[Dataset entries]
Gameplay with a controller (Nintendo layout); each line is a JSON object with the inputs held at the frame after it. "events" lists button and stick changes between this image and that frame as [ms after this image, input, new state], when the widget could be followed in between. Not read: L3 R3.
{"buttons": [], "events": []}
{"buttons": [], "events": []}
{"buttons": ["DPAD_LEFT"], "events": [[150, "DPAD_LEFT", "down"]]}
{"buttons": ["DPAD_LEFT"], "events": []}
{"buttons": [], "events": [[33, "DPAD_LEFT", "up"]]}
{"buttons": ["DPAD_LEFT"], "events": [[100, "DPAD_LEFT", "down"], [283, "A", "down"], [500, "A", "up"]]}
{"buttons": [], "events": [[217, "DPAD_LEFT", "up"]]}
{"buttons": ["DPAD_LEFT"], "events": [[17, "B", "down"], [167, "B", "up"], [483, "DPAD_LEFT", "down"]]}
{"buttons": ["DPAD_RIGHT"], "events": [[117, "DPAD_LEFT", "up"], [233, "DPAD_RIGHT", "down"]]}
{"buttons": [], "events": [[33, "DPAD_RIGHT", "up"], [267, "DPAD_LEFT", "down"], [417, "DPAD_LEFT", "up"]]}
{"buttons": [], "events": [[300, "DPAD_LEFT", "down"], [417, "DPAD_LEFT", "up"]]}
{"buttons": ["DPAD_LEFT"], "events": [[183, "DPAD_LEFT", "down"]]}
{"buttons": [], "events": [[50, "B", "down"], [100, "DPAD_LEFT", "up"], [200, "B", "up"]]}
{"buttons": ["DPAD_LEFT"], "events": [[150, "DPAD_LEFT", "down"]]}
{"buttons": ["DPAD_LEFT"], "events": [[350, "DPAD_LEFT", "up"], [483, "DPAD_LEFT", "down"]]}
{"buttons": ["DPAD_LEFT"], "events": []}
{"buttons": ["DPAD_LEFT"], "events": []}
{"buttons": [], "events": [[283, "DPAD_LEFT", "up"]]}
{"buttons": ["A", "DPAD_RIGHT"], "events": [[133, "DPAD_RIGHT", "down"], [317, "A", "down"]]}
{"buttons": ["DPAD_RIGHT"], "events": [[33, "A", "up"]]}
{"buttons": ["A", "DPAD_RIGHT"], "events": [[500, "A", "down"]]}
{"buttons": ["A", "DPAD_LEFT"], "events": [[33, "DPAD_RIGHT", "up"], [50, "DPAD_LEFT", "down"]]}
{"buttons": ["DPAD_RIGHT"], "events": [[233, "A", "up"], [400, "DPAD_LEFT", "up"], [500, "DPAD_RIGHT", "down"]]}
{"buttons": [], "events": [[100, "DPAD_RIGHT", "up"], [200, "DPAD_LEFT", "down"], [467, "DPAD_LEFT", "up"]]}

WHAT IS BEING ASKED —
Nothing may be left out: return each entry exactly as it reads.

TASK RESPONSE —
Gameplay with a controller (Nintendo layout); each line is a JSON object with the inputs held at the frame after it. "events" lists button and stick changes between this image and that frame as [ms after this image, input, new state], when the widget could be followed in between. Not read: L3 R3.
{"buttons": [], "events": []}
{"buttons": [], "events": []}
{"buttons": ["DPAD_LEFT"], "events": [[150, "DPAD_LEFT", "down"]]}
{"buttons": ["DPAD_LEFT"], "events": []}
{"buttons": [], "events": [[33, "DPAD_LEFT", "up"]]}
{"buttons": ["DPAD_LEFT"], "events": [[100, "DPAD_LEFT", "down"], [283, "A", "down"], [500, "A", "up"]]}
{"buttons": [], "events": [[217, "DPAD_LEFT", "up"]]}
{"buttons": ["DPAD_LEFT"], "events": [[17, "B", "down"], [167, "B", "up"], [483, "DPAD_LEFT", "down"]]}
{"buttons": ["DPAD_RIGHT"], "events": [[117, "DPAD_LEFT", "up"], [233, "DPAD_RIGHT", "down"]]}
{"buttons": [], "events": [[33, "DPAD_RIGHT", "up"], [267, "DPAD_LEFT", "down"], [417, "DPAD_LEFT", "up"]]}
{"buttons": [], "events": [[300, "DPAD_LEFT", "down"], [417, "DPAD_LEFT", "up"]]}
{"buttons": ["DPAD_LEFT"], "events": [[183, "DPAD_LEFT", "down"]]}
{"buttons": [], "events": [[50, "B", "down"], [100, "DPAD_LEFT", "up"], [200, "B", "up"]]}
{"buttons": ["DPAD_LEFT"], "events": [[150, "DPAD_LEFT", "down"]]}
{"buttons": ["DPAD_LEFT"], "events": [[350, "DPAD_LEFT", "up"], [483, "DPAD_LEFT", "down"]]}
{"buttons": ["DPAD_LEFT"], "events": []}
{"buttons": ["DPAD_LEFT"], "events": []}
{"buttons": [], "events": [[283, "DPAD_LEFT", "up"]]}
{"buttons": ["A", "DPAD_RIGHT"], "events": [[133, "DPAD_RIGHT", "down"], [317, "A", "down"]]}
{"buttons": ["DPAD_RIGHT"], "events": [[33, "A", "up"]]}
{"buttons": ["A", "DPAD_RIGHT"], "events": [[500, "A", "down"]]}
{"buttons": ["A", "DPAD_LEFT"], "events": [[33, "DPAD_RIGHT", "up"], [50, "DPAD_LEFT", "down"]]}
{"buttons": ["DPAD_RIGHT"], "events": [[233, "A", "up"], [400, "DPAD_LEFT", "up"], [500, "DPAD_RIGHT", "down"]]}
{"buttons": [], "events": [[100, "DPAD_RIGHT", "up"], [200, "DPAD_LEFT", "down"], [467, "DPAD_LEFT", "up"]]}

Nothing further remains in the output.